- _Activity 1_
Please arrange the records, from their start through the line containing "0.206759, 0.973519, -2.511731]]", inclusive, as a two-column CSV with columns named request and answer. Give one row per request, put each field in quotes, and replace line breaks with spaces.

Most of the teachers and administrators who staffed the school before the killings here have left. The building has undergone an internal makeover. New security cameras track the movements of people in the building. And there is a heightened awareness, among everyone, of the potential for violence.

Mr. DeAngelis, the only administrator who remains from five years ago, said he has tried to keep the school focused on the present and the future, not the past. Yet, the principal said, he still struggles with the memories of what happened at the Colorado school on April 20, 1999.

“People don’t realize—there’s not a date it will return to normal,” he said. “It will never be the same at Columbine High School. I will never be the same.”

Much like “9/11"—the shorthand for the Sept. 11, 2001, terrorist attacks against the United States— “Columbine” carries a chilling meaning that resonates across the country. That meaning runs even deeper here in the 85,000-student Jefferson County, Colo., school district.

But now, with a mostly different set of teachers, and an enrollment made up of students who were not at Columbine High the year of the shootings, the school—at least on the surface—has changed in some important ways since two student gunmen shot 24 people, killing 12 students and one teacher, before taking their own lives.

Education Week was allowed to visit the school during its March spring break. School officials said they did not want students present during the visit because they wanted to protect the teenagers from the intense media attention the school has continued to experience.

Internal Makeover

Columbine High School was one of three schools Jefferson County built in the early 1970s for about $9 million each. Mr. DeAngelis, a 49-year-old with short black hair and a weathered expression who has been on the school’s staff for 25 years, contrasts the building then and now. Initially, it had a very open floor plan, he says. The classrooms had no doors, and the walls could be opened into several rooms.

Then, in 1992, a bond paid for upgrades, and the building was gutted, leaving only the four outside walls, before being redesigned. By the time the renovations were completed in 1995, the school was two sweeping levels with wide hallways and a sea of dark-blue lockers.

In the immediate aftermath of the 1999 shootings, while Columbine students attended nearby Chatfield High School, workers removed the carpets in the main hallways, repaired the bullet- riddled walls, lockers, and classrooms, and moved the library to a trailer on school grounds.

In addition, the school installed a security system that Mr. DeAngelis described as “second to none.” Now, more than 18 security cameras dot the hallways, an automated gate system can seal off sections of the school if an intruder enters, and a computerized identification-card system limits access to the building outside regular school hours.

Although many people also called for metal detectors, student-tracking systems, and security guards, district and school administrators resisted those measures. The officials said they didn’t want to make the school feel like a prison.

Still, the physical changes to the building didn’t go far enough for many parents.

In 2000, Healing of People Everywhere, or HOPE, a private, Denver-based organization formed by the families of the students and teachers who were killed or injured at Columbine, raised nearly $3.5 million and ripped up the old library floor, which was above the cafeteria. HOPE then built a vast atrium in that spot, with a mural on the ceiling depicting a swirl of trees underneath a beautiful blue sky.

“The parents felt [the library] needed to be opened up,” Mr. DeAngelis said. “It would have been too difficult for staff and students to go in” the old library again. Ten of the student victims were killed in the library, and that is where the gunmen, Eric Harris and Dylan Klebold, committed suicide.

HOPE also covered the construction cost of a new 13,900-square-foot library, which opened in April 2001, on the southwest side of the building.

- _Activity 2_
Pick up the account of how Columbine High School changed after the 1999 shootings and continue it from its last sentence.

- _Record extracts_
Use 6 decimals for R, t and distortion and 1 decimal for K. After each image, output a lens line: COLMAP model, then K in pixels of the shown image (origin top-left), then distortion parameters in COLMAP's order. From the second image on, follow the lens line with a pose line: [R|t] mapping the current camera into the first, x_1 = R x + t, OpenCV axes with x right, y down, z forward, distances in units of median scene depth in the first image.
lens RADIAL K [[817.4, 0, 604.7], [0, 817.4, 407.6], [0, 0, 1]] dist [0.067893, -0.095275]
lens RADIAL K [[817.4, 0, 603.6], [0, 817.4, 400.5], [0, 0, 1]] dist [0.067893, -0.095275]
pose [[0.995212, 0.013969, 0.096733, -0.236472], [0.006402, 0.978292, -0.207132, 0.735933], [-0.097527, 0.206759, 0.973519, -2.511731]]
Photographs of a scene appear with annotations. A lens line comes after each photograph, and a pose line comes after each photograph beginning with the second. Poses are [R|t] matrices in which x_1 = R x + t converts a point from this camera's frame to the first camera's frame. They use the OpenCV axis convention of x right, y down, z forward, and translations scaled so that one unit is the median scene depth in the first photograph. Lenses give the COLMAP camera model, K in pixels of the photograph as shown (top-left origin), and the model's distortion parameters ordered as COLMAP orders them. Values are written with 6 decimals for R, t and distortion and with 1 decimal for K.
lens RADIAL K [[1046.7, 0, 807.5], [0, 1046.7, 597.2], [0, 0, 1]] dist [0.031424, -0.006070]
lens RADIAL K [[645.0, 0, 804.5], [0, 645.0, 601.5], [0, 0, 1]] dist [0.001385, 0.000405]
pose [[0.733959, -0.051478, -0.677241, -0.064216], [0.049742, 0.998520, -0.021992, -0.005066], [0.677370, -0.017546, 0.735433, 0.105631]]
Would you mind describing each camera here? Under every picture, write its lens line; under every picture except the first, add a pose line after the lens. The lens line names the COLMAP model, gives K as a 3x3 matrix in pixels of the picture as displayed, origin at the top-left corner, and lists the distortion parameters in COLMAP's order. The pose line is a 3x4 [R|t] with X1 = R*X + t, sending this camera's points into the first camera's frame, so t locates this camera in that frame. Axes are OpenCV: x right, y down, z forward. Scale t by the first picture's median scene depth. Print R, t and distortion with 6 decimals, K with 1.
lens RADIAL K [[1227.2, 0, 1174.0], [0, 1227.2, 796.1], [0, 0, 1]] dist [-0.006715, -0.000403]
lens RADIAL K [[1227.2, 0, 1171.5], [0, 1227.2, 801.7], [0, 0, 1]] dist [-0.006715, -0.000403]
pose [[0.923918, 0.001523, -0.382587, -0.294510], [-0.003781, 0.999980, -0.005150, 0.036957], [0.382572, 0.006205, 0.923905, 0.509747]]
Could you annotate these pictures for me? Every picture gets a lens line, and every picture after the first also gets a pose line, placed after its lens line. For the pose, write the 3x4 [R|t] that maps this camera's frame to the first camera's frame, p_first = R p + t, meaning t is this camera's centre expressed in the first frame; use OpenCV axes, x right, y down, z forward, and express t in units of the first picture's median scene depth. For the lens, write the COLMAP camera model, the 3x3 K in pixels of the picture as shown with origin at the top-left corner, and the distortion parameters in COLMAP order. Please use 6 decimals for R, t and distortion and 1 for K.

- _Your response 1_
request,answer
"Use 6 decimals for R, t and distortion and 1 decimal for K. After each image, output a lens line: COLMAP model, then K in pixels of the shown image (origin top-left), then distortion parameters in COLMAP's order. From the second image on, follow the lens line with a pose line: [R|t] mapping the current camera into the first, x_1 = R x + t, OpenCV axes with x right, y down, z forward, distances in units of median scene depth in the first image.","lens RADIAL K [[817.4, 0, 604.7], [0, 817.4, 407.6], [0, 0, 1]] dist [0.067893, -0.095275] lens RADIAL K [[817.4, 0, 603.6], [0, 817.4, 400.5], [0, 0, 1]] dist [0.067893, -0.095275] pose [[0.995212, 0.013969, 0.096733, -0.236472], [0.006402, 0.978292, -0.207132, 0.735933], [-0.097527, 0.206759, 0.973519, -2.511731]]"

- _Your response 2_
Columbine parents worked with an architect to design the new library, which displays low book stacks, glass-enclosed cubicles for special activities, a 400-gallon salt-water fish tank, and a “smart classroom” containing a big-screen plasma TV where students can gather to use videoconferencing technologies or make PowerPoint presentations.

One wall of the library, made up almost entirely of glass, makes the room feel as if it is spilling open beneath the black shadows of the Rocky Mountains in the distance.

Teacher Turnover

In Mr. DeAngelis’ office, the eyes in a trim little picture frame seem to stare around the room, following those who enter. The face of the man in the picture is serene, delicately detailed in pastels that highlight his full, appraising expression— a small smile, receding grayish-brown hair, and black-rimmed glasses.

Dave Sanders, the 48-year-old business and computer teacher who died from a gunshot wound in the 1999 shootings, is always on Mr. DeAngelis’ mind.

“I was talking to a staff member [the day it happened],” the principal recalls. “My secretary ran in and said that there was gunfire downstairs. As I walked out [of the main office] I saw [one of the students] firing.”

Suddenly, Mr. DeAngelis was in a rain of gunfire. The glass windows of the administrative wing shattered behind him and sprayed shards. His secretary, who dived for cover, thought he was dead.

All that saved him from standing there paralyzed by shock, Mr. DeAngelis said, were two girls who were getting ready to walk out into the hall. “I stopped them and went to another part of the building,” he said. At the time, he wasn’t sure why the gunmen didn’t hunt him down.

But when local police released a huge body of evidence to the public on Feb. 26 of this year, Mr. DeAngelis found out why. Among the piles of paperwork, shotgun shells, and gruesome physical evidence from the shootings, he saw a still video picture taken by one of the school’s security cameras. It showed Mr. Sanders running up a stairwell. The time stamp on the video picture read 11:26 a.m., just a few minutes after Mr. DeAngelis and the girls ducked out of the main hall to safety.

“Dave distracted their attention,” he says softly. “If Dave had not come up the stairs …"

Mr. DeAngelis suggests that memories such as this, in large part, are the reason many staff members eventually chose to leave Columbine behind them.

While nearly 75 percent of the teaching staff returned to the high school for the 1999-2000 school year, fewer than 30 of the 158 faculty members of spring 1999 remain in 2004, representing an 80 percent turnover in five years.

“We all struggle with why we survived,” said Mr. DeAngelis, who doesn’t fault anyone for deciding to leave. “They needed change,” he said of the staff members who have left. “It was very difficult to walk into this building without thinking” about the shootings.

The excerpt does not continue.